Glenner died at his home on July 12, 1995, at age 67.

In the years immediately before his death, Glenner continued to pursue scientific questions related to Alzheimer's disease. According to contemporary reporting, he believed he had identified an enzyme involved in beta-amyloid formation.

== Selected publications ==
Glenner published extensively in peer-reviewed medical journals, and his research on amyloid diseases was widely cited and influential in shaping subsequent studies of amyloid structure and Alzheimer's disease.

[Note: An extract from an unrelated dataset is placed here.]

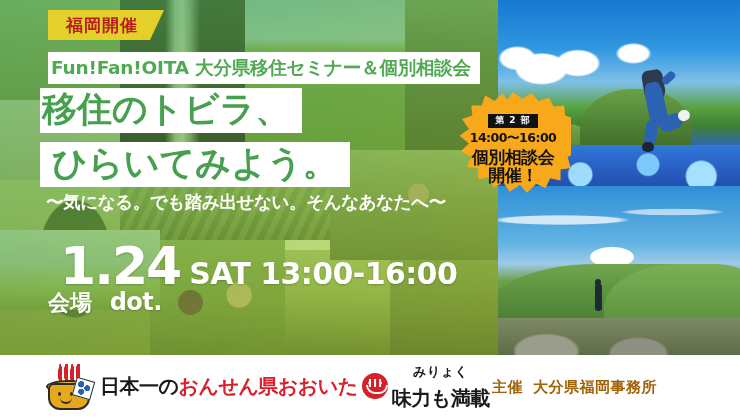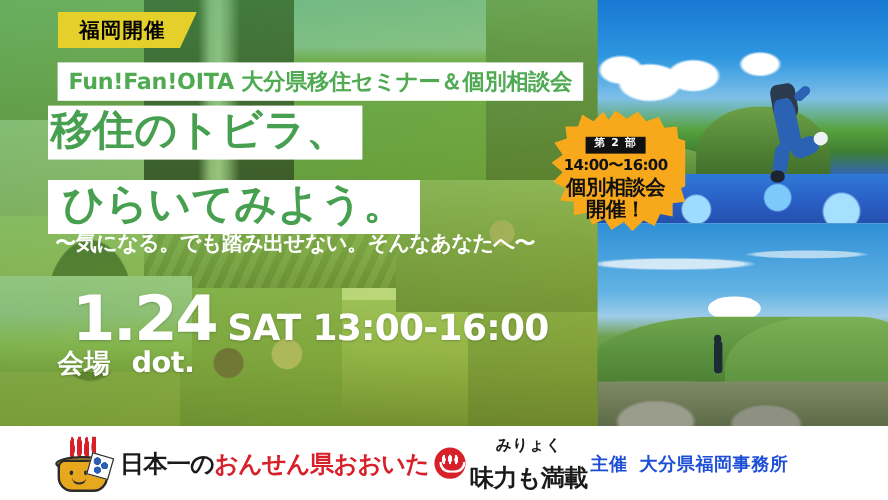"福岡開催" .tag-fukuoka span { color: #000000 -> #b91c1c }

1. Glenner, G. G. et al. Amyloid fibril proteins: Proof of homology with immunoglobulin light chains by sequence analyses. Science, 172:1150–1151 (1971).
2. Glenner, G. G. & Wong, C. W. (ed. or contributor) Amyloidosis. (scientific volume/collection)
3. Glenner, G. G. Amyloid deposits and amyloidosis: The β-fibrilloses (first of two parts). New England Journal of Medicine, 302(23):1283–1292 (1980).
4. Glenner, G. G., Eanes, E. D., & Wiley, C. A. Amyloid fibrils formed from a segment of the amyloid protein. Proceedings of the National Academy of Sciences of the United States of America, 79(24), 7894–7898 (1982).
5. Glenner, G. G. & Wong, C. W. Alzheimer's disease: Initial report of the purification and characterization of a novel cerebrovascular amyloid protein. Biochemical and Biophysical Research Communications, 120(3):885–890 (1984).